▶ Data shown
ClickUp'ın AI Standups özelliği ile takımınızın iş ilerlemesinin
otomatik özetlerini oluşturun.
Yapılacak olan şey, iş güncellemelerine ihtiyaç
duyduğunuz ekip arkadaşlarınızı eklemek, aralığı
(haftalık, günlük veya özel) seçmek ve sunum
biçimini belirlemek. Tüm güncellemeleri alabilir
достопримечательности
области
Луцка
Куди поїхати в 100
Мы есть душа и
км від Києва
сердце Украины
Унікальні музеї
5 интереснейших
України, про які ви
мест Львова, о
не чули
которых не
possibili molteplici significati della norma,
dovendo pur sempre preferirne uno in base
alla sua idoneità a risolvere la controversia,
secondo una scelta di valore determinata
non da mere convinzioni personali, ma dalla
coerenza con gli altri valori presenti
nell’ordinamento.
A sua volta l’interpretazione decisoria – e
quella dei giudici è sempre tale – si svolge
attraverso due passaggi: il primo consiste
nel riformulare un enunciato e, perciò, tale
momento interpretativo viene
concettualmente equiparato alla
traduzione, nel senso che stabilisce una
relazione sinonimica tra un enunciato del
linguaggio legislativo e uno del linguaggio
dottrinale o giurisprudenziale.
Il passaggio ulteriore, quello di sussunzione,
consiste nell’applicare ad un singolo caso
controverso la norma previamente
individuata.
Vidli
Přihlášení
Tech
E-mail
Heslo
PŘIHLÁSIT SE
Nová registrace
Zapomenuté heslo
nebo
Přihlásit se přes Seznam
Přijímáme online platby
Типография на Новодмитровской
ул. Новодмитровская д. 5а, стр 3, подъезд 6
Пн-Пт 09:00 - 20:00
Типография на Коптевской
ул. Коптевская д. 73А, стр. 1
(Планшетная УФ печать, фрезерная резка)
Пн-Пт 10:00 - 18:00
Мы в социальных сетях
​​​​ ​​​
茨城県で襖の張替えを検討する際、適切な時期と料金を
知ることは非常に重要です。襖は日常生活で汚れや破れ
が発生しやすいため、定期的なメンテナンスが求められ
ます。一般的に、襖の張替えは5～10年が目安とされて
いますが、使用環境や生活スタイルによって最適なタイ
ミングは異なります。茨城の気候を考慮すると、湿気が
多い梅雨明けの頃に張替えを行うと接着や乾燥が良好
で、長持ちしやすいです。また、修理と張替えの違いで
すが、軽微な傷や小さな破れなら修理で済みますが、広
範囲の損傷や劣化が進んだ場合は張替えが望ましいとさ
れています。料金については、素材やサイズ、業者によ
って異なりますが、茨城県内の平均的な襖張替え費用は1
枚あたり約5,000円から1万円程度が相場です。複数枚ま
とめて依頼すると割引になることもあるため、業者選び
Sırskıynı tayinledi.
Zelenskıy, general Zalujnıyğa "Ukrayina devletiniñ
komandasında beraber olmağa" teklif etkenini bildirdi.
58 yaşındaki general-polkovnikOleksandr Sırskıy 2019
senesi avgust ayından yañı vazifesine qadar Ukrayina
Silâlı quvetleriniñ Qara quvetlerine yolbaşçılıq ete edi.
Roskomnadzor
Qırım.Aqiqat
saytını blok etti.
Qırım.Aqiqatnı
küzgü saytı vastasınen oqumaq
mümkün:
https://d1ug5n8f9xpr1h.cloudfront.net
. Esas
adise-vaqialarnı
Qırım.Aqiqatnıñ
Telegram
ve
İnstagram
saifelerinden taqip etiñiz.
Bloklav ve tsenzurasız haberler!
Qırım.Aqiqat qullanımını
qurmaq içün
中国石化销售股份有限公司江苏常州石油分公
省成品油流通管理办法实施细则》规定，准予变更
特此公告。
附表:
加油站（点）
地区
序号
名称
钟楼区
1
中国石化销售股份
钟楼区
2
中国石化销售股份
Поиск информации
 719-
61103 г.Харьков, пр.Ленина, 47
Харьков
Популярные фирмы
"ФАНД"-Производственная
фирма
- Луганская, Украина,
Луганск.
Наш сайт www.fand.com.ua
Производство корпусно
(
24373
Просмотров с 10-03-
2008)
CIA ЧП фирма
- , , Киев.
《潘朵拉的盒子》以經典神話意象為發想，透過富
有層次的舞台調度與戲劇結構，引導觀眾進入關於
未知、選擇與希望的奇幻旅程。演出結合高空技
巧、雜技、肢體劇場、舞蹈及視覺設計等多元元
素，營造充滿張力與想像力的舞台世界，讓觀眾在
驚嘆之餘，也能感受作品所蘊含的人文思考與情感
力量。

▶ Directions
If a line in the data above contains "nell", return that line.

▶ Solved problem
nell’ordinamento.
consiste nell’applicare ad un singolo caso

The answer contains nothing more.